Chapter 12 discusses social and political changes, such as Brexit, on global human resource management. Selecting, preparing, and rewarding employees for foreign assignments is also discussed.
The text concludes with Chapter 13, which emphasizes how HRM practices should be aligned to help the company meet its business objectives. The chapter emphasizes that the HRM function needs to have a customer focus to be effective.
The chapter openers, in-text boxes, and end-of-chapter materials provide questions that provide students the opportunity to discuss and apply HR concepts to a broad range of issues. This should make the HR classroom more interactive and increase students’ understanding of the concepts and their application.
·Enter the World of Business chapter-opening vignettes provide relevant examples of real business problems or issues that provide background for the issues discussed in the chapter.

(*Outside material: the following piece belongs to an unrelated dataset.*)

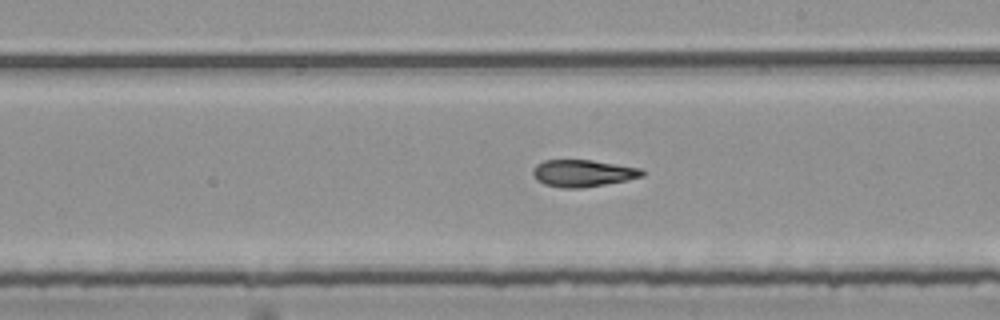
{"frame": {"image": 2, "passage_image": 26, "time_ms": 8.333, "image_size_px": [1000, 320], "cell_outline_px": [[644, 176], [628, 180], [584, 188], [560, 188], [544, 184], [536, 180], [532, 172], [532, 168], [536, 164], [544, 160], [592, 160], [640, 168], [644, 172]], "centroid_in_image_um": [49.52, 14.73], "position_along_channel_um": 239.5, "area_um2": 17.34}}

· Evidence-Based HR sections highlight an evidence-based approach to HR management and focuses on people, employees, and human capital.
· Competing through Environmental, Social, and Governance Practices boxes show how organizations can engage in HR practices to make a profit without sacrificing the resources of its employees, the community, or the environment.
· Competing through Globalization boxes focus on how companies use HR practices to improve their ability to compete in international markets and prepare employees for global assignments.
· Competing through Technology boxes highlight how organizations are using social networking,
artificial intelligence, robotics, human resource information systems, cloud computing, dashboards, and other tools to enhance the efficiency and effectiveness of HR practices, employees, and the workplace.
· Integrity in Action boxes highlight the good (and bad) HR-related decisions made by company leaders and managers that either reinforce (or undermine) the importance of ethical behavior in the company.
· A Look Back segments, at the end of the chapter, encourage students to recall the chapter’s opening vignettes and apply what they have just learned to questions about them.